Stop Funding Heat, a campaign group that aims to counter online climate denial and misinformation, says the social media giant is directly spreading climate denial on their advertising platforms.

"Facebook is taking money in many occasions for content that is out and about climate denial." Sean Buchan, a researcher for Stop Funding Heat told The Cube, Euronews' social media newsdesk.

"This is how their entire business model works, they take money from advertisers to put in between what we call organic posts on the platform."

The group's 40-page study claims that there is no mention of climate misinformation in any of Facebook’s public policies and that existing policies are ineffective.

Facebook told Euronews that its Climate Science Information Center includes information from leading organisations that reaches 100,000 people per day.

The company also employs third-party fact-checkers to review and rate content.

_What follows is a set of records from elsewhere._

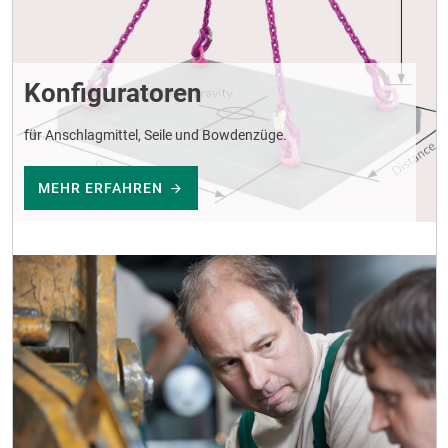
Konfiguratoren
für Anschlagmittel, Seile und Bowdenzüge.
MEHR ERFAHREN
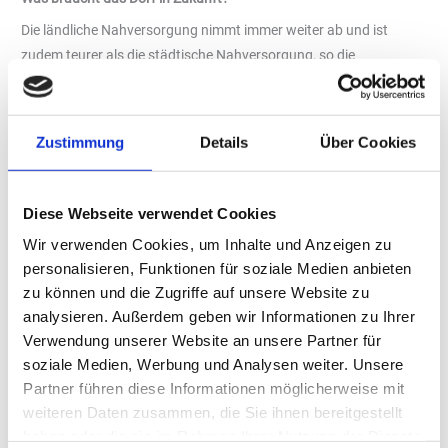
Die ländliche Nahversorgung nimmt immer weiter ab und ist
zudem teurer als die städtische Nahversorgung, so die
Umfrageergebnisse von YouGov. Account Manager Michael
Schwaer ist sich deshalb sicher, dass Smart Stores 24/7 die
Rettungsanker für die Versorgung im ländlichen Raum seien.
Zustimmung
Details
Über Cookies
Dabei spiele insbesondere die Regionalität der Produkte eine
wichtige Rolle: „Es ist wichtig regional zu sein, weil die regionalen
Produzenten ein Gesicht haben“. Dorfläden seien darüber hinaus
Diese Webseite verwendet Cookies
mehr als ein Ort zur Grundversorgung, sondern auch der sozialen
Wir verwenden Cookies, um Inhalte und Anzeigen zu
Teilhabe und des Austauschs. Sie integrierten häufig Basis-
personalisieren, Funktionen für soziale Medien anbieten
Dienstleistungen wie das Aufgeben von Paketen,
zu können und die Zugriffe auf unsere Website zu
Bankdienstleistungen oder ein zusätzlich gastronomisches
analysieren. Außerdem geben wir Informationen zu Ihrer
Angebot wie etwa einen Mittagstisch.
Verwendung unserer Website an unsere Partner für
„Tante Enso“ – von 18 auf 55.000 Mitglieder
soziale Medien, Werbung und Analysen weiter. Unsere
Diese Entwicklung ist bei „Tante Enso“ bereits fest eingeplant:
Partner führen diese Informationen möglicherweise mit
weiteren Daten zusammen, die Sie ihnen bereitgestellt
Bald soll der erste Smart Store mit einem Bürger-Service-Center
haben oder die sie im Rahmen Ihrer Nutzung der Dienste
an den Start gehen. Dort können zum Beispiel Passfotos gemacht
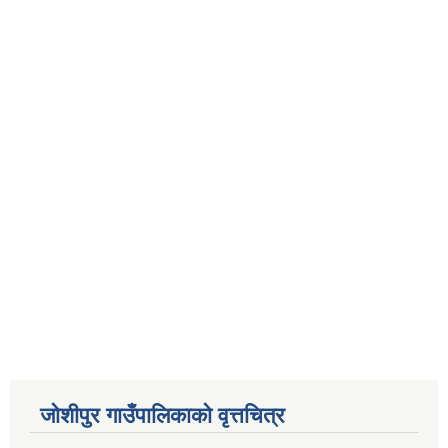
जोशीपुर गाउँपालिकाको वृत्तचित्र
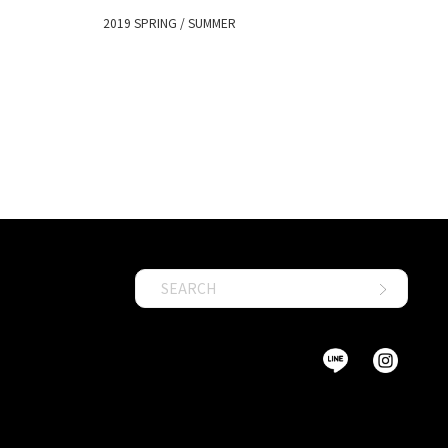
2019 SPRING / SUMMER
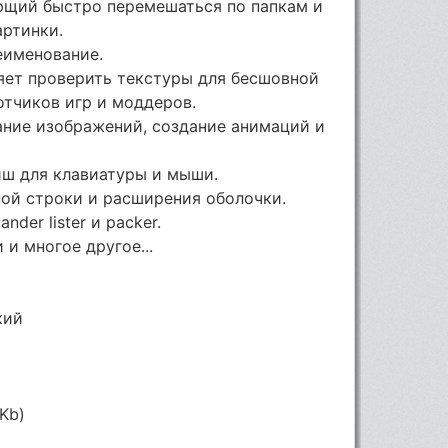
ющий быстро перемешаться по папкам и
артинки.
еименование.
яет проверить текстуры для бесшовной
отчиков игр и моддеров.
ание изображений, создание анимаций и
иш для клавиатуры и мыши.
ой строки и расширения оболочки.
der lister и packer.
и многое другое...
кий
Kb)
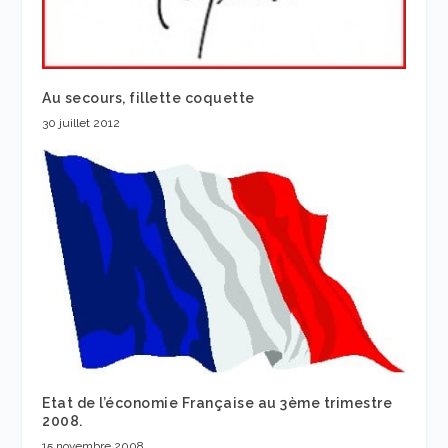
Au secours, fillette coquette
30 juillet 2012
Etat de l’économie Française au 3ème trimestre
2008.
15 novembre 2008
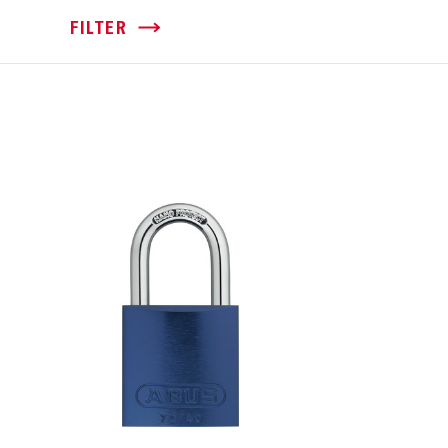
FILTER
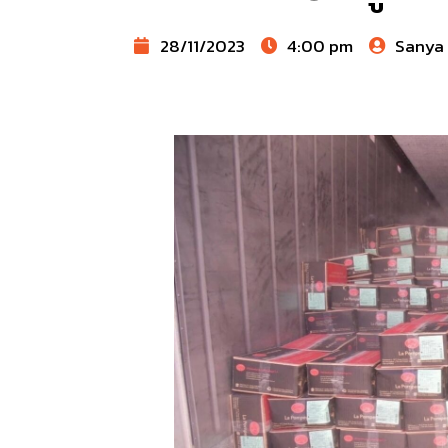
28/11/2023
4:00 pm
Sanya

"When they [third party fact-checkers] rate this content as false, we add a warning label and reduce its distribution so fewer people see it. We also take action against Pages, Groups, and accounts that continue to share false claims about climate science,” a Facebook spokesperson said.

But Stop Funding Heat said that the Climate Science Information Center does not go far enough.

"It does not really follow the climate communication science as it should. It says you need to inoculate people to myths that you see but the Information Center doesn't really connect people to the myth they saw and then inoculate against that," Buchan said.

"Our recommendations for Facebook are number one, stop taking money for climate denial on its platform as soon as possible. Number two, update its community and advertising guidelines standards to include climate change misinformation."

"We would also like Facebook to be more open with the extent of climate change misinformation on their platform...and how much is being stopped."

2021 is set to be the most challenging year yet for climate change misinformation according to Stop Funding Heat.